The directional derivative D_u f = ∇f · u gives the rate of change in direction u (unit vector). The gradient ∇f = ⟨f_x, f_y⟩ points in the direction of steepest ascent and has magnitude equal to the maximum directional derivative.
Partial derivatives tell you how fast f(x, y) changes when you move parallel to the x-axis or y-axis. But what if you walk diagonally, or in some arbitrary direction? The directional derivative answers the general question: how fast is f changing as I move in direction u? The answer turns out to be encoded entirely in the gradient ∇f, which you've already computed, combined with the dot product, which extracts components.
For a unit vector u = ⟨a, b⟩, the directional derivative is D_u f = ∇f · u = f_x · a + f_y · b. This formula says: project the gradient onto your direction of travel and read off the rate of change. Geometrically, the gradient ∇f = ⟨f_x, f_y⟩ is the "slope vector" of the surface — it captures all rate-of-change information in every direction simultaneously, and dotting with u extracts the slice relevant to your particular direction.
The deepest consequence follows from the geometry of dot products: D_u f = ‖∇f‖ cos θ, where θ is the angle between ∇f and u. This is maximized when θ = 0 — when you walk in the direction of ∇f itself.
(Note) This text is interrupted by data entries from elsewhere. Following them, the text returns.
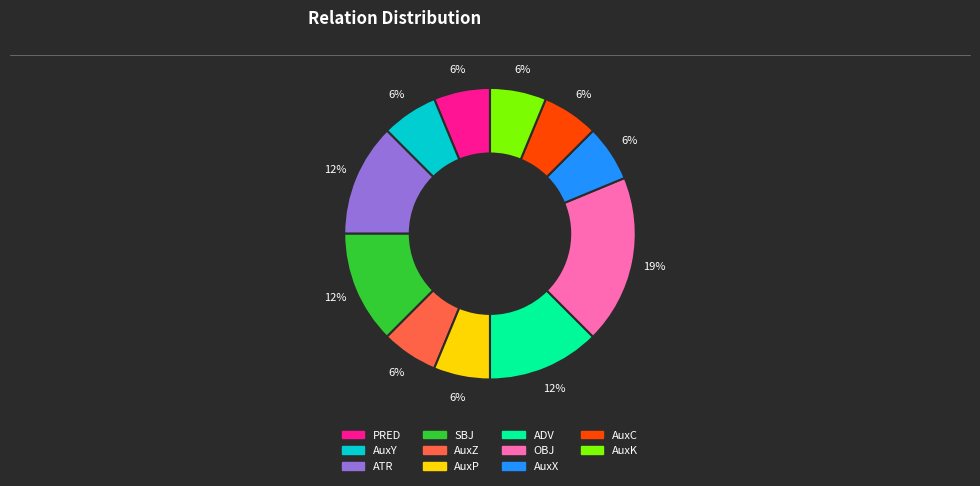

What is the largest slice in the pie chart?

OBJ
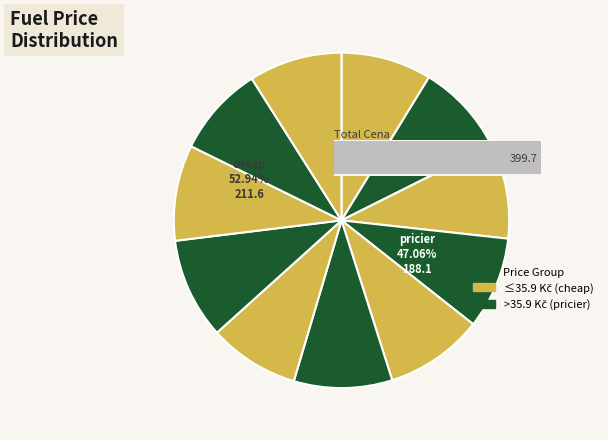

The EuroOil Opuštěná slice represents 1% of the pie. True or false?

False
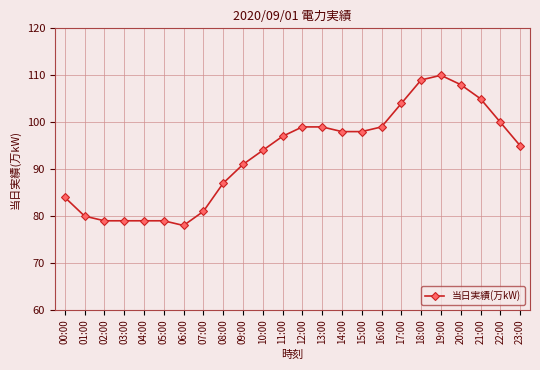

True or false: the data shows 170 at 23:00.

False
So the gradient points in the direction of steepest ascent, and ‖∇f‖ equals the maximum rate of increase. Walking in the direction of −∇f gives steepest descent. Walking perpendicular to ∇f gives D_u f = 0 — no change — meaning you're moving along a level curve where f is constant. The gradient is always perpendicular to the level curves of f.
To ground this concretely: take f(x, y) = x² + y² (a bowl-shaped paraboloid). At the point (1, 1), ∇f = ⟨2, 2⟩. Walking due east (u = ⟨1, 0⟩) gives D_u f = 2. Walking northeast in the gradient direction (u = ⟨1, 1⟩/√2) gives D_u f = ‖⟨2, 2⟩‖ = 2√2, a steeper climb. This is exactly why gradient descent algorithms — used throughout optimization and machine learning — follow −∇f to find function minima: the gradient tells you the direction of fastest increase, so its negative points most efficiently downhill.